■ What you will do
Work through the data below and give the number of lines holding the word "action", without any other text.
Information section start
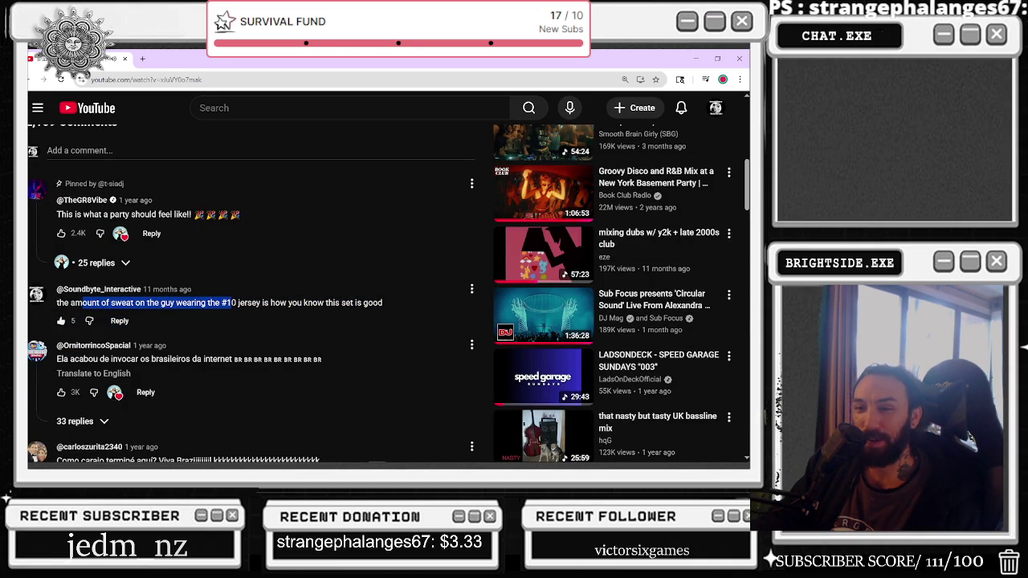
{"action": "left_click_drag", "start_coordinate": [277, 313], "coordinate": [345, 305]}
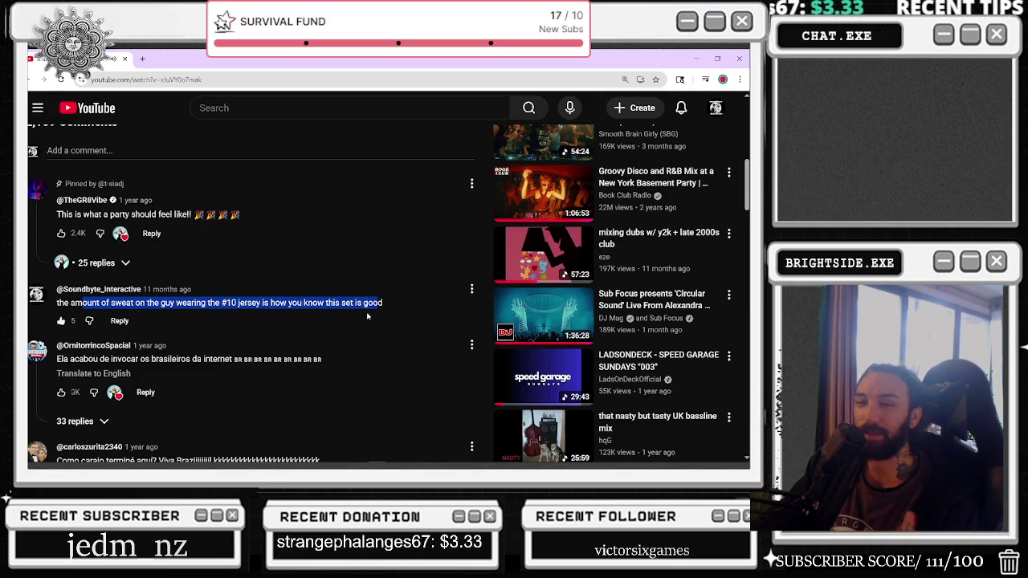
{"action": "scroll", "coordinate": [364, 395], "scroll_direction": "up", "scroll_amount": 6}
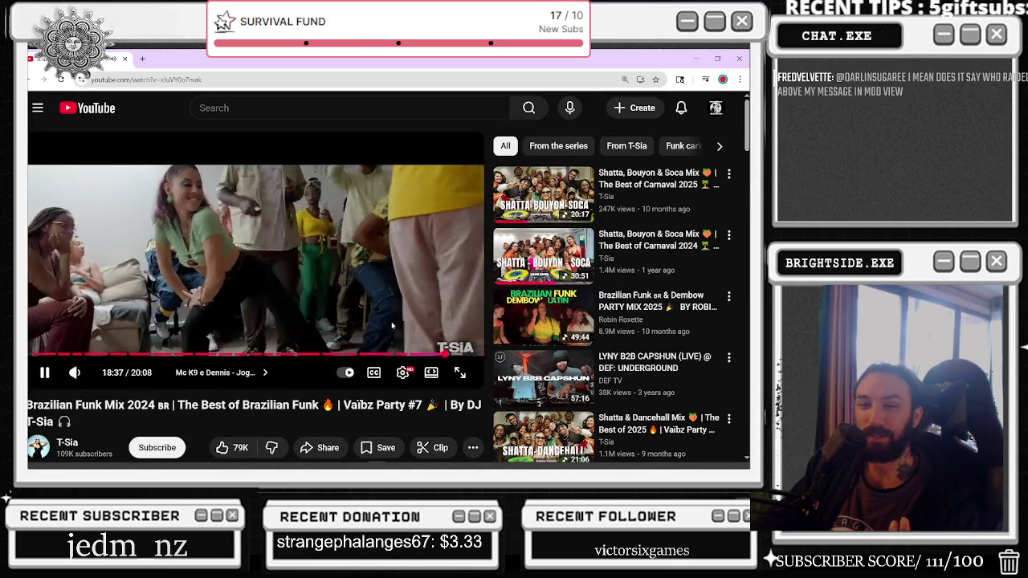
{"action": "scroll", "coordinate": [407, 311], "scroll_direction": "down", "scroll_amount": 5}
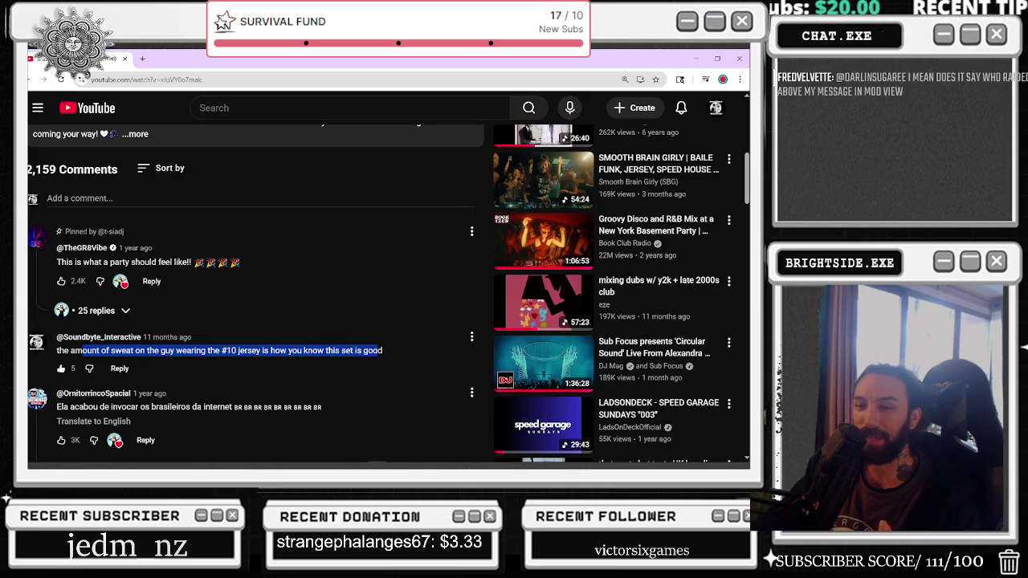
{"action": "scroll", "coordinate": [361, 363], "scroll_direction": "up", "scroll_amount": 5}
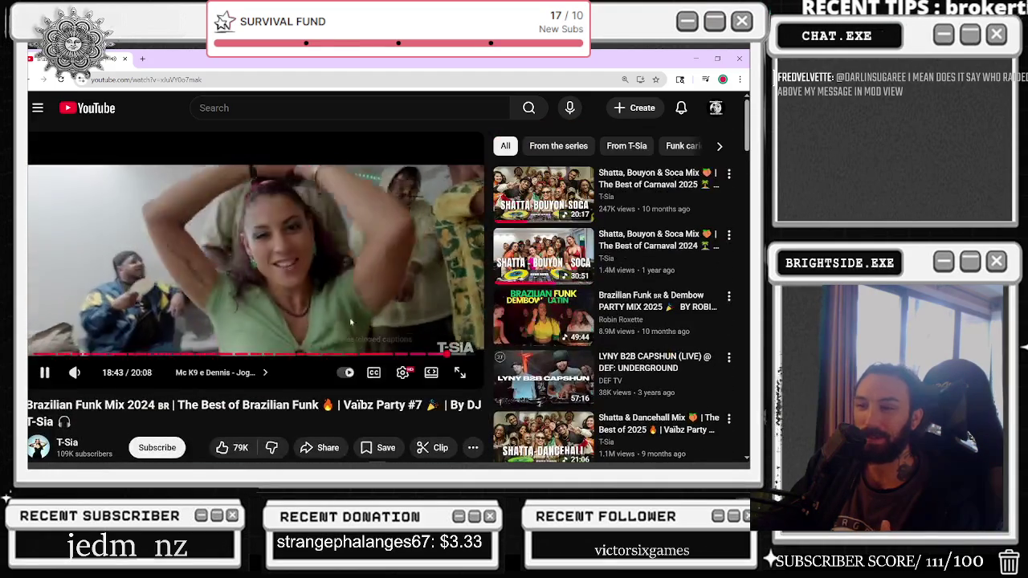
Step: Seek back to about 7:48, go fullscreen, rewind five seconds, exit fullscreen, and switch to Unreal
{"action": "left_click", "coordinate": [207, 353]}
Information section end
■ The completed task
5